The more they can engage with the bike properly, the more likely they are gonna stick to it. Onboarding ends up being way more important than people ever think it's going to be. So those ones that kind of identified that were all up growth and the commuters, and then yeah, just mostly growth to be honest with you.

We were timezone bug in Arizona. Sorry, Arizona. I don't care. I don't care about you. I don't care about Phoenix. I don't care.
>> [LAUGH]
>> So, deal with your time bug, wear a watch, I don't care you. Open API, I mean, this would probably be something that I put on my backlog and leave it there forever, LAUGH] just not the most important thing to me.

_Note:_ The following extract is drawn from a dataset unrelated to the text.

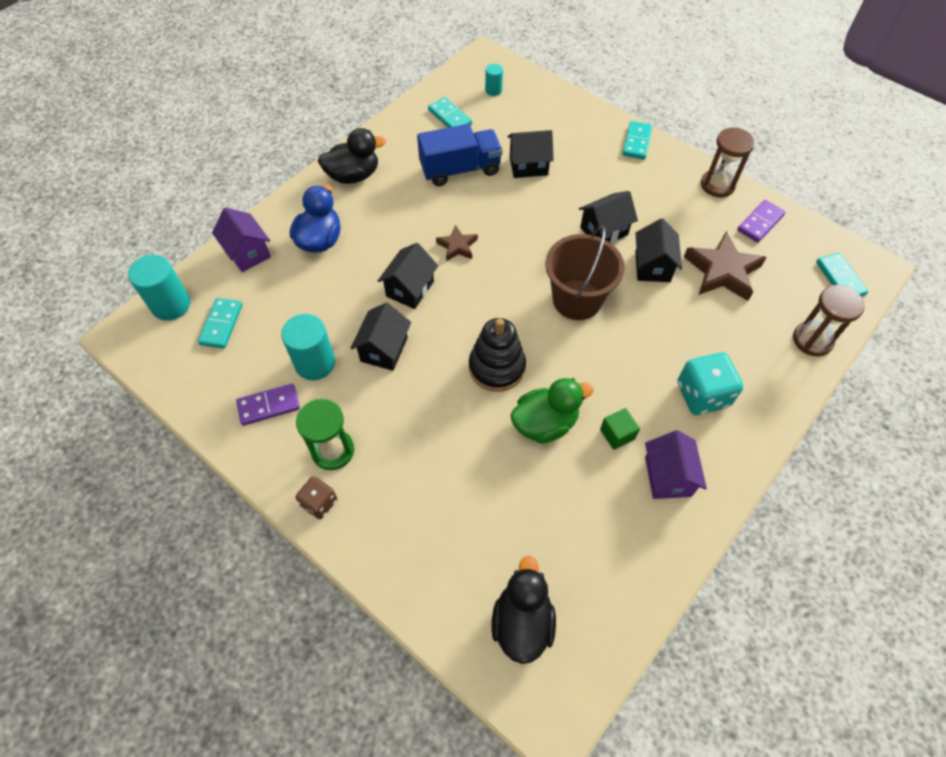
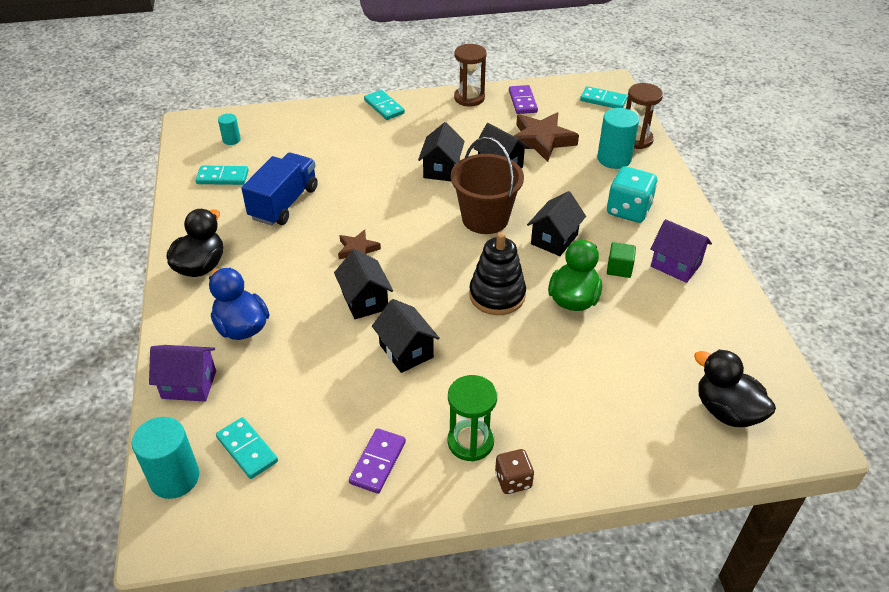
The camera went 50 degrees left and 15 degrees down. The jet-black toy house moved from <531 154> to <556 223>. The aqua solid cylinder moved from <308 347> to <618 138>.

It is cool to create like an open source ecosystem that can drive adoption down the road, but not today. Open source library, unless I'm struggling to hire developers, I'm gonna say no, bottom. Implement cash, the confidence on this would be really low MRI score, and I would say that probably falls beneath the 50% threshold.

So I might just either delete the ticket or ask the engineer to come back with a more concrete proposal or with better numbers. Special racing mode, way below the cut line. This one probably would be right near my cut line, might even be my cut line thing. It's gonna serve your power users.

But there's enough non power users that are gonna like, I wanna track my statistics and share it with my friend that there's kind of some growth mechanism and social myths built into that. For example, I know Peloton supports Strava and that's actually been more successful than they expect with it.

So, I might lean in a little bit more into that, but that would be a cool one to put, here's my cut line and someone could say, actually Strava's a good idea, maybe we'll give you two more engineers to work on that, yeah.
>> Curiosity question really, I very much agree with your Ranking of take on the higher friction items that would help general users leave the platform.

But say the Strava, we know that that's maybe a really good driver of new users or something or like we see the peloton had a surprise success with it. How would you factor in those external data points into, you've discussed a little bit with where to move it on the cut line, but is there something definitive that would move that item up or down?

>> Yeah, so this would be a perfect place for customer research. Go talk to a lot of your existing customers. Go talk to people that are in your target demographic that don't own your bike and say, where are you with Strava? And I would probably talk specifically to some Strava usersl like, hey you're on Strava would this help you get onto my bike platform if you we had this.

I'm gonna imagine just my intuition of having done this stuff a bunch of time, a bunch of them we're gonna say, I track it on my phone anyway, so I don't care, right? There's gonna be some demographic of people who's like, if this doesn't have Strava, I'm gonna burn your company to the ground, right?

And so, in the interest of human life, you might wanna support it. But, this would be one that I would strongly follow. It's probably an eventually do and it's probably not a soon due. And maybe one of your engineers have a hack where we could do it or something like that.

But certainly, it would be customer research, would be my answer to your question there. I mean, it's the same thing here with special. I know we said deprioritize racing here. But maybe some users would be super into racing. There's a bunch of people that buy Porsches for track mode and don't even know where their closest track is, right?

So you might be surprised by some of these answers, right? Some of the things that drive adoption that you wouldn't expect, right?